No, it's a list of numbers:
>>> type(list(b'abc')[0])
<class 'int'>
I think the GP mis-typed his last example. First, he showed that ''.join('abc') takes a string, busts it up, then concatenates it back to a string. Then, with ''.join(b'abc'), he appears to want to bust up a byte string and concatenate it back to a text string. But I suspect he meant to type this:
>>> b''.join(b'abc')
That is, bust up a byte string and concatenate back to what you start with: a byte string. But that doesn't work, when you bust up a byte string you get a list of ints; and you cannot concatenate them back to a byte string (at least not elegantly).
Well, yes. Python chooses the decimal representation by default. So? It could be hex or octal and still be a byte.
My example was merely meant to be illustrative and not an example of real code. The byte object is simply not a str; so I don't understand where this frustration with them not being str is coming from. If you use the unicode objects in Python 3 you get the same API as before. The difference is now you can't rely on Python implicitly converting up ASCII byte strings to unicode objects and have to explicitly encode/decode from one to the other. It removes a lot of subtle encoding bugs.

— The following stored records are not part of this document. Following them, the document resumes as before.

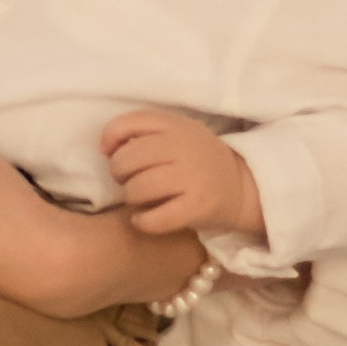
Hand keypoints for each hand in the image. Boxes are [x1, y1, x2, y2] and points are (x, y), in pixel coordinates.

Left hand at [101, 108, 263, 242]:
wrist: (240, 186)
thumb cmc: (196, 159)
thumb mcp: (175, 133)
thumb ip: (142, 131)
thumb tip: (105, 148)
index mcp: (175, 125)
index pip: (127, 124)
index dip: (110, 139)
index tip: (110, 152)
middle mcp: (184, 147)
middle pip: (127, 160)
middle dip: (119, 173)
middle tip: (129, 180)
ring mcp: (192, 178)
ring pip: (137, 189)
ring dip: (130, 197)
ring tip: (139, 198)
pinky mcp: (197, 208)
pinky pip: (154, 219)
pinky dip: (141, 222)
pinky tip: (143, 219)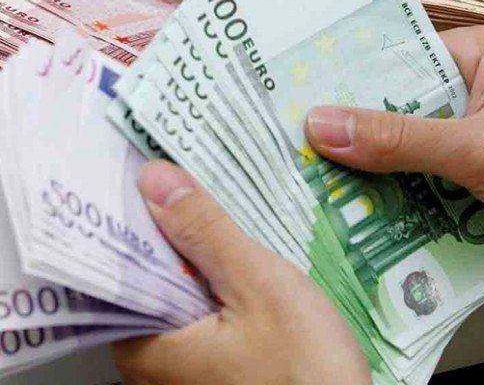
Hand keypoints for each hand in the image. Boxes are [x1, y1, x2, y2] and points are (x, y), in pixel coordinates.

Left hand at [113, 161, 370, 384]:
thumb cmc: (306, 370)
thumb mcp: (260, 287)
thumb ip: (205, 233)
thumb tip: (154, 180)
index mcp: (145, 348)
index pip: (119, 267)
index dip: (134, 217)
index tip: (152, 178)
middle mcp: (150, 366)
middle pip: (149, 280)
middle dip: (173, 236)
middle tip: (193, 185)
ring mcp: (182, 374)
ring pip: (177, 297)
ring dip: (198, 260)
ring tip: (215, 215)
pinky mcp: (212, 374)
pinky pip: (199, 317)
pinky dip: (213, 287)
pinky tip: (235, 265)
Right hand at [306, 26, 483, 313]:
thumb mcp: (477, 144)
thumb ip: (399, 139)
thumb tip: (324, 125)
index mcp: (472, 62)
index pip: (393, 67)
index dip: (346, 88)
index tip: (297, 111)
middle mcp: (467, 101)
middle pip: (394, 121)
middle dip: (356, 148)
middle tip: (301, 166)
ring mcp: (470, 149)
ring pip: (407, 164)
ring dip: (377, 187)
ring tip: (320, 203)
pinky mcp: (474, 191)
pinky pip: (426, 197)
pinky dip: (403, 213)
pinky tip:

Perhaps it's just that encoding is tricky for developers who never learned it in the first place when they started learning the string APIs in popular dynamic languages? I don't know. It makes a lot of sense to me since I've spent years fixing Python 2 code-bases that got unicode wrong.
You are not making useful comment because you don't understanding the use case. Python 2 is very useful in handling binary data. This complain is not about unicode. This is about binary files manipulation.
I'm thrill about the unicode support. If they only add unicode string and leave the binary string alone and just require an additional literal prefix b, it will be an easy transition. Instead the design is changed for no good reason and the code are broken too.
I have a hard time believing that the design was arbitrarily changed.
The request to add string-APIs to the bytes object have been brought up before [0]. I think the reasoning is quite clear: byte-strings are not textual objects. If you are sending textual-data to a byte-string API, build your string as a string and encode it to bytes.
For working with binary data there's a much cleaner API in Python 3 that is less prone to subtle encoding errors.
edit: I realize there is contention but I'm of the mind that .format probably isn't the right method and that if there were one it'd need it's own format control string syntax.